Conserver une certaine diversité d’espèces végétales pourrait donc permettre une meilleure productivité des truffières.

Le travail du sol doit se faire en dehors de la période de production des truffes

Le travail du sol est important pour limiter la concurrence d’autres espèces et favoriser la fécondation (la truffe ayant une reproduction sexuée). Cependant, il est à limiter pendant la période de croissance de l’ascocarpe (la partie comestible de la truffe) pour ne pas détruire le lien qui relie arbre et truffe.

Les bactéries du sol pourraient participer au développement de la truffe, voire à la formation de son arôme

Plusieurs espèces de bactéries parmi celles présentes dans le sol ont été retrouvées à l’intérieur de la truffe noire du Périgord.

Les études suggèrent que ces bactéries pourraient jouer un rôle dans la nutrition, le développement et la reproduction de la truffe. Elles pourraient entre autres participer à la formation de l’arôme si caractéristique de la truffe.

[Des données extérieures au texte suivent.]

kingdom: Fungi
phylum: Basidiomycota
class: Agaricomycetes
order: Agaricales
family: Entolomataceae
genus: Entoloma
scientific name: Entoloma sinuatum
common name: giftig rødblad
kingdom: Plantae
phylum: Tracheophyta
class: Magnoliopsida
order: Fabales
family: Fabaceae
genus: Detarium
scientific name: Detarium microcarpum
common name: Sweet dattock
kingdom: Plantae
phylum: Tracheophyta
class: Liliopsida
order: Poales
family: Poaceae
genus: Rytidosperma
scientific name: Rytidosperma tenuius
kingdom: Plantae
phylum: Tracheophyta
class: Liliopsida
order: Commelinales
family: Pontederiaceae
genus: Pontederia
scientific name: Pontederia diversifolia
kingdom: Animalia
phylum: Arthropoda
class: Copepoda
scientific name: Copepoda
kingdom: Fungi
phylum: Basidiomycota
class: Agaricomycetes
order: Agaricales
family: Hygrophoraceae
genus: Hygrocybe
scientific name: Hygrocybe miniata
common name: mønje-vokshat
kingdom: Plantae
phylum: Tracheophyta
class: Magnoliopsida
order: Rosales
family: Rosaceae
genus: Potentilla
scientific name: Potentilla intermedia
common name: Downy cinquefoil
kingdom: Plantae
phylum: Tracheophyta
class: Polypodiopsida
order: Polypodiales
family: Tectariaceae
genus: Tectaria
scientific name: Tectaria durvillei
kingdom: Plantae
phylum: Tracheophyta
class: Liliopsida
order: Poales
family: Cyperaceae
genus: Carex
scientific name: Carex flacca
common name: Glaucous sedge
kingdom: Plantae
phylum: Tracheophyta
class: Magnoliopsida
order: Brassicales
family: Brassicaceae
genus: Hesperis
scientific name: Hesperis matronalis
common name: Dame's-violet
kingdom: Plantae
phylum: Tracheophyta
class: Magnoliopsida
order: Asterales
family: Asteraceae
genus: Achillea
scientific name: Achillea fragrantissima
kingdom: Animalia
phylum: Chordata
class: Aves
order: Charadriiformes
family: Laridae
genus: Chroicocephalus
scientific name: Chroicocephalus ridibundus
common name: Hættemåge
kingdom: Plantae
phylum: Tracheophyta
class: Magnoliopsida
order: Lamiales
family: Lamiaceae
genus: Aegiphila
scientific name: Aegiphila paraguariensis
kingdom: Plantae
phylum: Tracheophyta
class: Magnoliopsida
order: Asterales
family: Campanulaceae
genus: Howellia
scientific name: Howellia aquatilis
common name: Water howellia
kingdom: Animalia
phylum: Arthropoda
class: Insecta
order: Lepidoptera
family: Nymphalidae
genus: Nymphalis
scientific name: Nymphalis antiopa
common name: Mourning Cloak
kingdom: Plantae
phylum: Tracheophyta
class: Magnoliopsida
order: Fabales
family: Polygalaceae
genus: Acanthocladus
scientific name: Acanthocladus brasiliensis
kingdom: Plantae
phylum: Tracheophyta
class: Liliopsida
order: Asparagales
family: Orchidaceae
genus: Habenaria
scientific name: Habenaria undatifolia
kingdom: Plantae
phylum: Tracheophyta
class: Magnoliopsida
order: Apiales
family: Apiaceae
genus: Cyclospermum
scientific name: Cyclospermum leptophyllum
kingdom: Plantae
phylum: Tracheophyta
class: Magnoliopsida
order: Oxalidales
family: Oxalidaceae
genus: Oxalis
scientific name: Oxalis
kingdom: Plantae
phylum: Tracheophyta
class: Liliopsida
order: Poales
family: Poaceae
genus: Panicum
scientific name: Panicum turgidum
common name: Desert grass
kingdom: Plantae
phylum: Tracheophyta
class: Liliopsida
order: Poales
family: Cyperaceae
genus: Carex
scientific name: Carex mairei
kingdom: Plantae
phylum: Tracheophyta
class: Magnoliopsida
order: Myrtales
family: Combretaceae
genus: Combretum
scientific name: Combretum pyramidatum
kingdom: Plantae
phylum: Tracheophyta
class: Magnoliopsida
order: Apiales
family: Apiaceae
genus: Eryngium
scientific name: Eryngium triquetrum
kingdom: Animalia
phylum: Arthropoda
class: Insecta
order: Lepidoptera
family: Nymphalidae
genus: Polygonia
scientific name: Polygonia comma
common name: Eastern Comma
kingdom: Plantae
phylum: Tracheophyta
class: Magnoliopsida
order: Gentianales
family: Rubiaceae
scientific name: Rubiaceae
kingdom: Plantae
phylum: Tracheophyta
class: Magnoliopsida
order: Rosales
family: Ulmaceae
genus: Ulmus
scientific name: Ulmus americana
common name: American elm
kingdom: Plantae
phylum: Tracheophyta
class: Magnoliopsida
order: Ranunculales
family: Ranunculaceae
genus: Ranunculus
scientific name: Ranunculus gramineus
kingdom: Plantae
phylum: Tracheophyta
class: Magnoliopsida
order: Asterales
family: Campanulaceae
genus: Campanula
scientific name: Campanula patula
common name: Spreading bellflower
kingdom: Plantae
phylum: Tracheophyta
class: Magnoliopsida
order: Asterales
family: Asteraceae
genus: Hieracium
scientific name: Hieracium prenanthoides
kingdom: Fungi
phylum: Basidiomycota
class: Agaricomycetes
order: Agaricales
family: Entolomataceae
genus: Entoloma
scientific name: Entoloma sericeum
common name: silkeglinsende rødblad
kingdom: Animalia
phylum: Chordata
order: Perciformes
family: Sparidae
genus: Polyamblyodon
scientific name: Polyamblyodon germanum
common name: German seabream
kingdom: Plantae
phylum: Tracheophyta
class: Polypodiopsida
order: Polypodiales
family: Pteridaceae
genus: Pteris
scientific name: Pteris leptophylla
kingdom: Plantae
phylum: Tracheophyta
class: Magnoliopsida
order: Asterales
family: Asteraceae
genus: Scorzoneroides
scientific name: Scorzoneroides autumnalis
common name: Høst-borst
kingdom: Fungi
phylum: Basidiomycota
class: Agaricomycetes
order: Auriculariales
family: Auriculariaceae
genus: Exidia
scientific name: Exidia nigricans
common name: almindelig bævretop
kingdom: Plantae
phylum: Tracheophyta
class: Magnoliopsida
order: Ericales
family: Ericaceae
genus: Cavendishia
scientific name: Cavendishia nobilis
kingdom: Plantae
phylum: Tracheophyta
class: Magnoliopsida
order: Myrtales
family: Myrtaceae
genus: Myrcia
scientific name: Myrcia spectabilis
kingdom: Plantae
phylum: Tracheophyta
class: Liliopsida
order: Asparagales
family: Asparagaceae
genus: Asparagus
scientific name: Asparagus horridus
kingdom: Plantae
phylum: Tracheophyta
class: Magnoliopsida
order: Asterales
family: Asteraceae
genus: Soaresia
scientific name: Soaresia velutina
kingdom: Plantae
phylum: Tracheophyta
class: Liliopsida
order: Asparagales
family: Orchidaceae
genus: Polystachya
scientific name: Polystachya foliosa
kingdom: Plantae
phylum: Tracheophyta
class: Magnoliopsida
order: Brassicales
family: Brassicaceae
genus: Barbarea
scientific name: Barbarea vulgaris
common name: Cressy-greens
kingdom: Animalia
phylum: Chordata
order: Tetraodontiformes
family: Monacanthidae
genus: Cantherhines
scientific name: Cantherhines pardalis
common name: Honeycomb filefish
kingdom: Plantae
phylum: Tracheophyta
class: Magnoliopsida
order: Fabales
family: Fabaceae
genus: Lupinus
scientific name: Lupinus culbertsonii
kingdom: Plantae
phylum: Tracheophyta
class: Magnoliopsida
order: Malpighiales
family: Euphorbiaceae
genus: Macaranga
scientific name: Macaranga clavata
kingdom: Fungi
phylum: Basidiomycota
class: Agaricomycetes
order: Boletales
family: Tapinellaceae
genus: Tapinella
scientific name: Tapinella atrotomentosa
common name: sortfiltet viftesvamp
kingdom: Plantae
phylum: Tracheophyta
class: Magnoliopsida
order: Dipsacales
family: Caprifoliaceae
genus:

Les résultats acquis grâce au projet Systruf, tout en posant de nouvelles questions, permettent de revisiter les nombreuses pratiques empiriques de la trufficulture. Ils ouvrent les perspectives d’une amélioration de la production de la truffe noire du Périgord et, par extension, des autres espèces de truffe cultivées en Europe.

En dehors des retombées économiques directes résultant de l’augmentation de la production, les travaux de Systruf pourraient contribuer en région méditerranéenne au maintien ou au développement d’une activité agro-forestière.

De nouveaux projets sont en cours d’élaboration pour anticiper les effets possibles des changements climatiques et améliorer la gestion de l’eau dans les truffières.

1. Financé par l’Agence Nationale de la Recherche et la Région Languedoc-Roussillon sur la période 2009-2013, le projet a réuni le Centre d’Ecologie Fonctionnelle et Evolutive (CNRS, Inra, Universités Montpellier 1, 2 et 3, Montpellier SupAgro, EPHE, CIRAD, IRD), les laboratoires Interactions arbres/microorganismes (Inra, Université de Lorraine), Biogéochimie des écosystèmes forestiers de l’Inra, Agronomie-Environnement (Inra, Université de Lorraine), Ecologie et écophysiologie forestière (Inra, Université de Lorraine), Symbioses tropicales et méditerranéennes (CIRAD, IRD, Université Montpellier 2, SupAgro), ainsi que la Fédération Française des Trufficulteurs (FFT) et le Centre d’études techniques et économiques forestières (Cetef).